Read first time 01/20/93.  Referred to Committee on Energy & Utilities.

 

Modifying the percentage of energy savings that state agencies may retain.


          AN ACT Relating to energy savings from efficiency projects at public facilities; and amending RCW 39.35C.120.

 

BE IT ENACTED BY THE LEGISLATURE OF THE STATE OF WASHINGTON:

 

        Sec. 1.  RCW 39.35C.120 and 1991 c 201 s 13 are each amended to read as follows:

          (1) Potential benefits from energy efficiency projects at public facilities include savings in the form of reduced energy costs; revenues from lease payments, sales of energy or energy savings, or other sources; avoided capital costs; site enhancements; and additional operating and maintenance resources.

          (2) To encourage these projects at state facilities, and notwithstanding any other provision of law, the following benefits from energy efficiency projects completed after July 28, 1991, shall be apportioned as specified:

          (a) As to conservation, state agencies may retain one-half of all net savings in the form of reduced energy costs, and one-half of all net revenues from any energy sales transaction with a utility, the Bonneville power administration, or other entity.  The net savings shall be retained by the local administrative body responsible for the public facility;

          (b) As to cogeneration projects, state agencies may retain one-half of all net savings in the form of reduced energy costs and twenty percent of all net revenues generated by the project from any source except that state institutions of higher education may retain one-half of all net revenues generated by the project; and

          (c) The remaining net revenues from conservation projects, and remaining net savings and revenues from cogeneration projects, shall be remitted to the state for the disposition and uses specified in subsection (4) of this section.

          (3) Each state agency's share of net savings from cogeneration projects and of all net revenues shall be credited to a special local account created under RCW 28A.300.210, the use of which shall be limited, in priority order, to ongoing operation, maintenance, and improvements of energy systems and energy efficiency measures, to other ongoing and deferred maintenance, and to other infrastructure improvements at the facility that was the site of the energy efficiency project.

          (4) The state's share of net savings from cogeneration projects and of all net revenues, and any portion of the state agency's share which exceeds its needs for the purposes specified in subsection (3) of this section, shall be deposited in the energy efficiency services account established by RCW 39.35C.110.

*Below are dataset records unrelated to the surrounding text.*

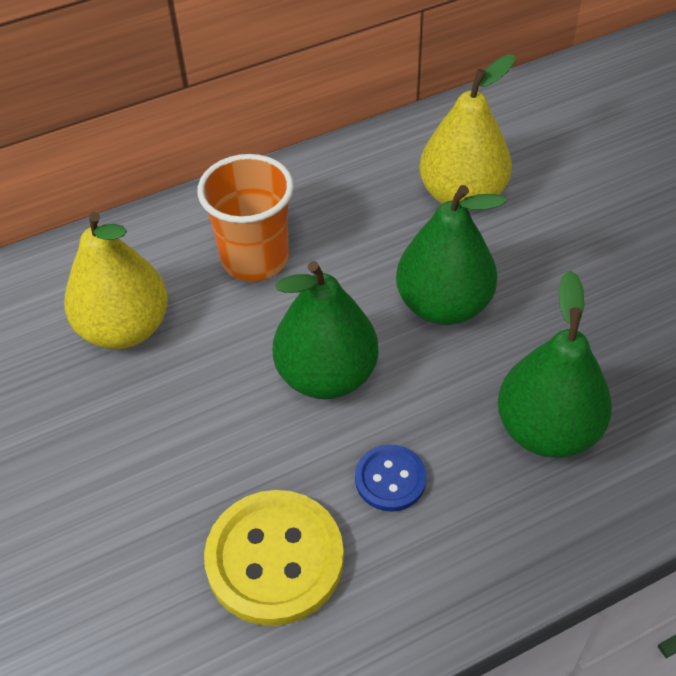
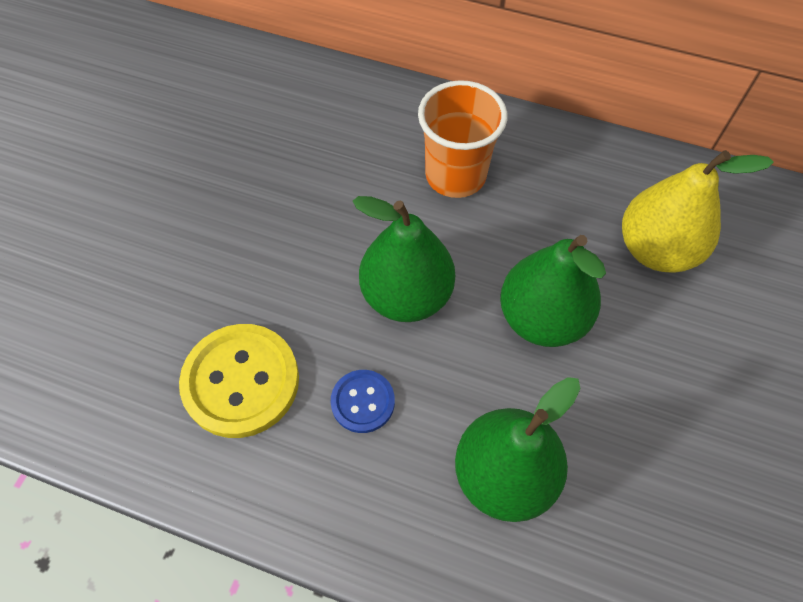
camera: 45 degrees right, 10 degrees up
yellow pear [64,212,168,349] -> none

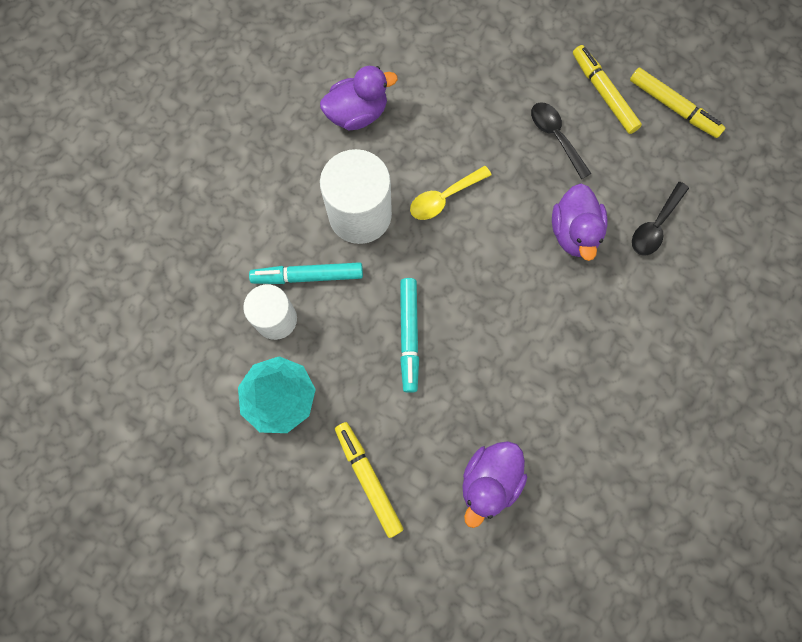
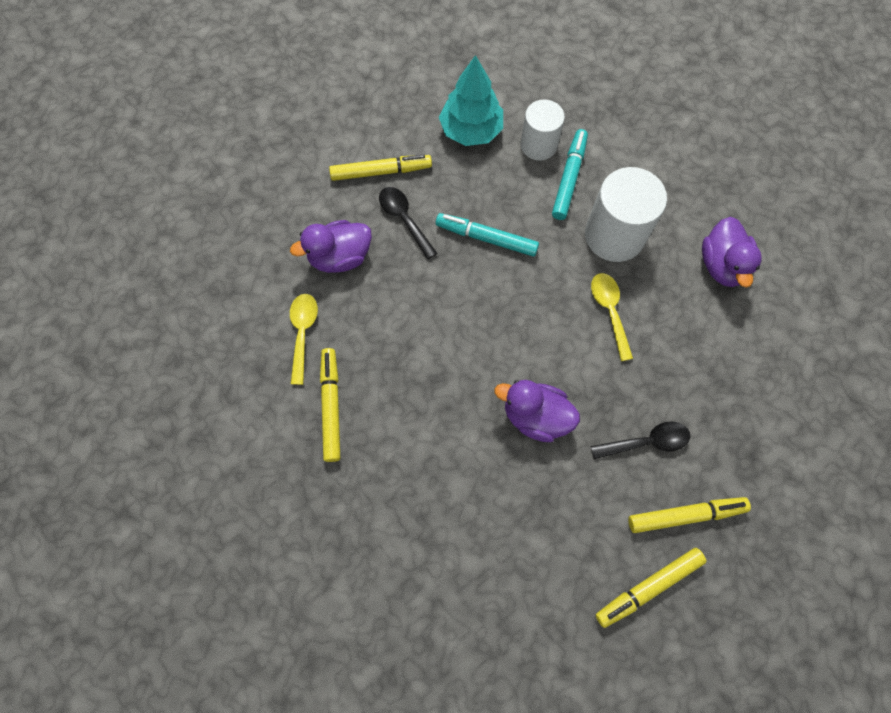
camera: 110 degrees right, 5 degrees down
purple duck [462,441,527,528] -> purple duck turned 75 degrees counterclockwise [290,220,372,273]
black spoon [632,182,689,255] -> black spoon moved to [379,187,437,259]
none -> yellow spoon [290,294,318,385]
none -> yellow marker [320,348,340,462]

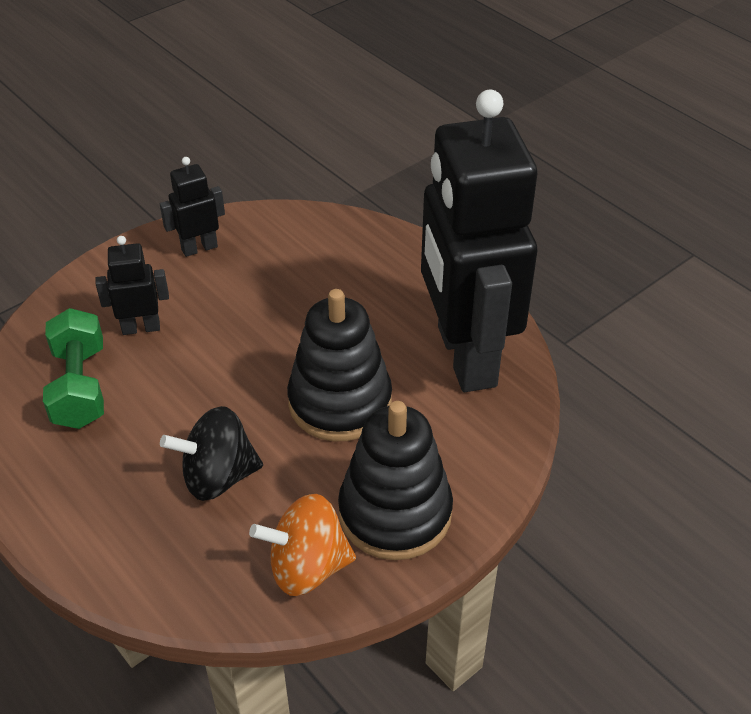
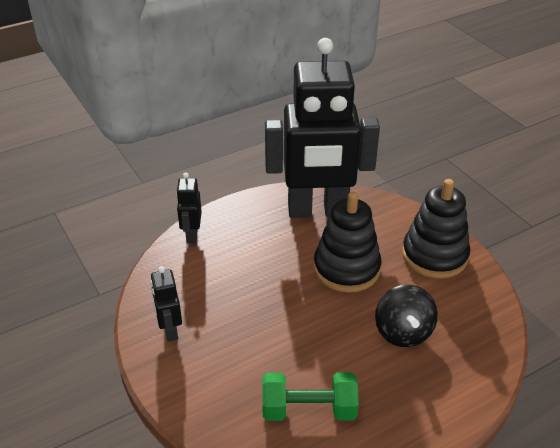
camera: 80 degrees left, 5 degrees down
black robot [95,236,169,335] -> black robot moved to [176,173,202,243]
orange spinning top [249,494,356,596] -> none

          (5) The use by state agencies of net savings and net revenues from energy efficiency projects shall be in addition to, and shall not supplant or replace, funding from traditional sources for their normal operations and maintenance or capital budgets.  It is the intent of this subsection to ensure that such institutions receive the full benefit intended by this section, and that such effect will not be diminished by budget adjustments inconsistent with this intent.

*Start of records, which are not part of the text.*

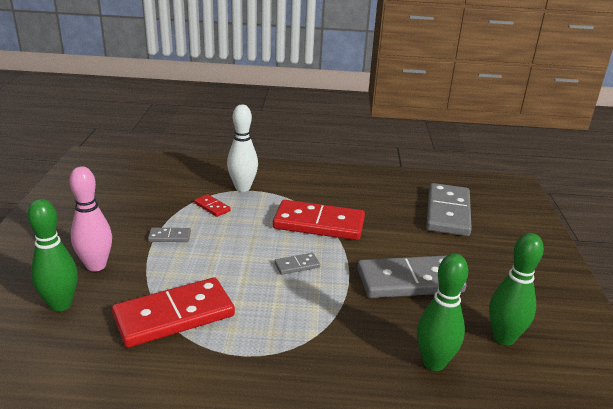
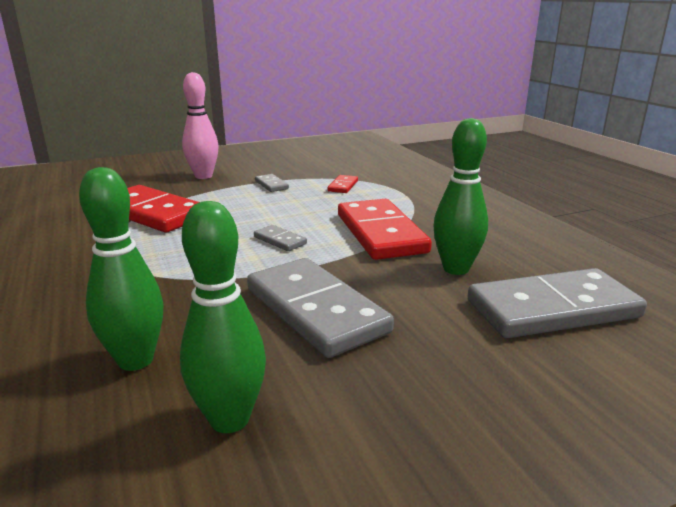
camera: 65 degrees right, 5 degrees down
green bowling pin [27,199,78,311] -> green bowling pin moved to [433,118,488,275]
white bowling pin [227,104,258,192] -> none

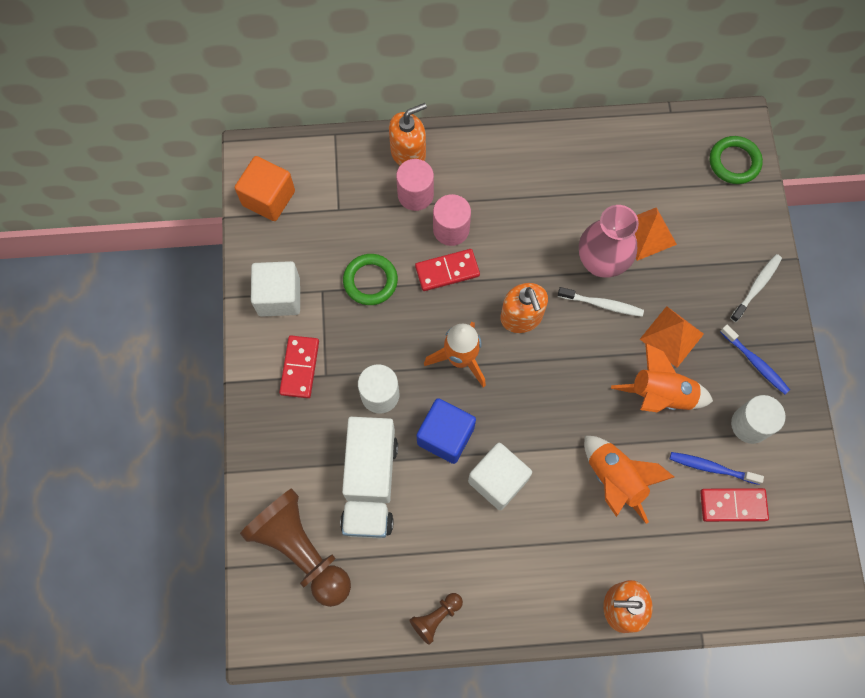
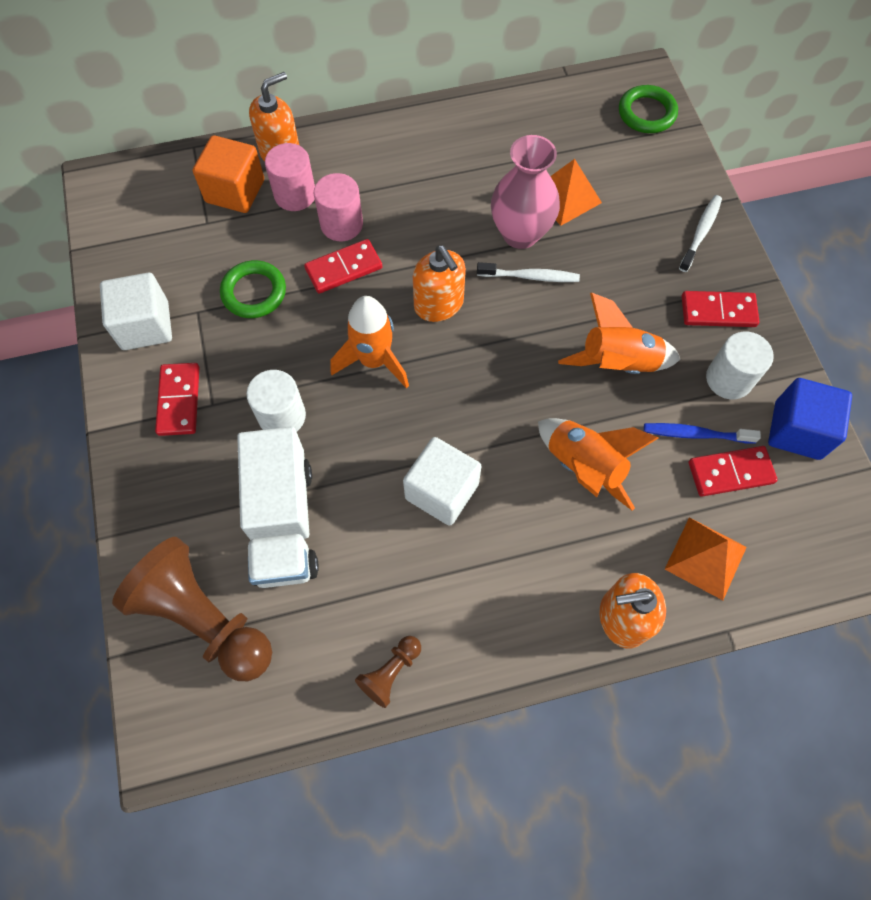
camera: 10 degrees left, 5 degrees down
orange cube [235,156,295,221] -> orange cube moved to [193,135,264,213]
blue cube [416,398,476,464] -> blue cube moved to [768,378,852,460]
orange pyramid [640,306,704,368] -> orange pyramid moved to [665,517,747,600]
blue toothbrush [720,325,790,394] -> red domino [682,291,760,327]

          (6) Energy efficiency projects in school districts, funded in whole or in part with state assistance provided under chapter 28A.525 RCW, or with the financing mechanisms authorized by this chapter, shall be subject to the provisions of this section governing the apportionment and use of savings and revenues from energy efficiency projects.

          (7) For purposes of this section, "net" savings and revenues shall mean savings and revenues remaining after payment of project capital costs, including debt service, and other payments and reserves as required by a bond resolution or loan agreement under this chapter, and payment of project operating and maintenance expenses.  The energy office shall develop guidelines and procedures for determining net savings and net revenues for energy efficiency projects at public facilities by April 1, 1992.

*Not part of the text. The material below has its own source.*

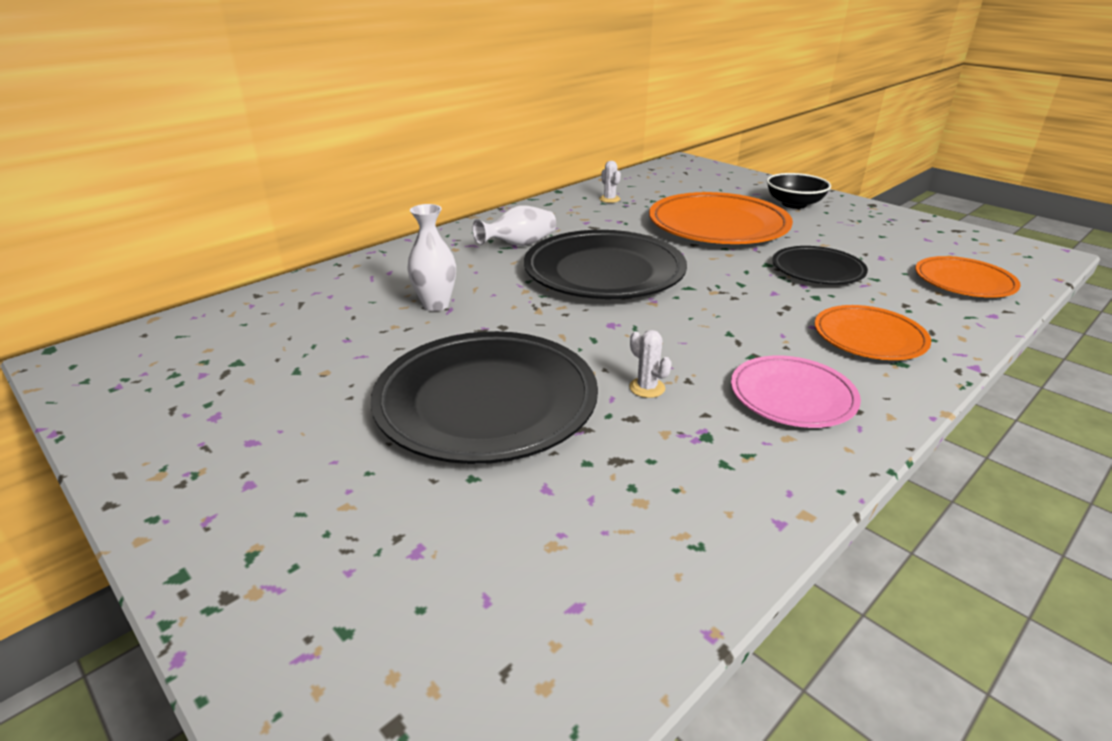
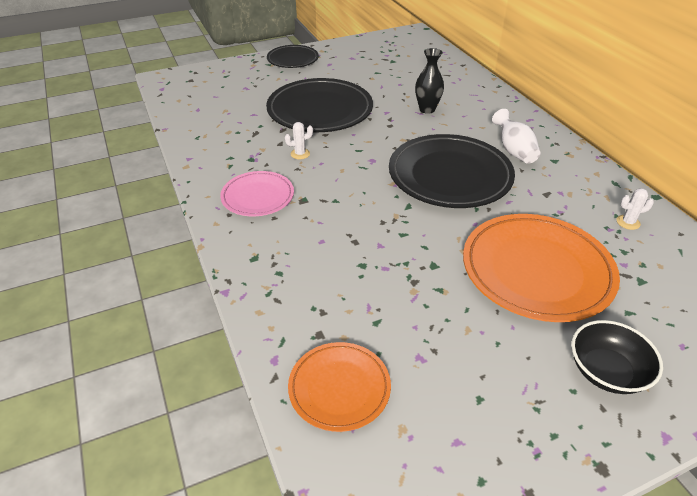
camera: 110 degrees right, 10 degrees up
white vase [407,204,456,311] -> black vase [415,48,444,114]
black plate [772,246,868,285] -> black plate moved to [267,45,319,68]
orange plate [815,305,931,360] -> none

          (8) The energy office shall report annually until the year 2006 to the director of the office of financial management and the chairs of the senate ways and means committee and the appropriate house of representatives fiscal committees a full and complete financial accounting for energy efficiency projects undertaken pursuant to chapter 201, Laws of 1991, including but not limited to a description of the project, its location and sponsoring agency or school district, date of completion or, if not completed, status of construction, the amount of investment in and expenditures on the project, the amount of revenues received from the project and estimated savings, if any, during the past year, estimated revenues, expenditures, and investments for the ensuing five years, the useful life originally estimated for the project, and the useful life of the project estimated to remain as of the date of the report, and the amount of savings and revenues from energy conservation and cogeneration retained by individual state agencies.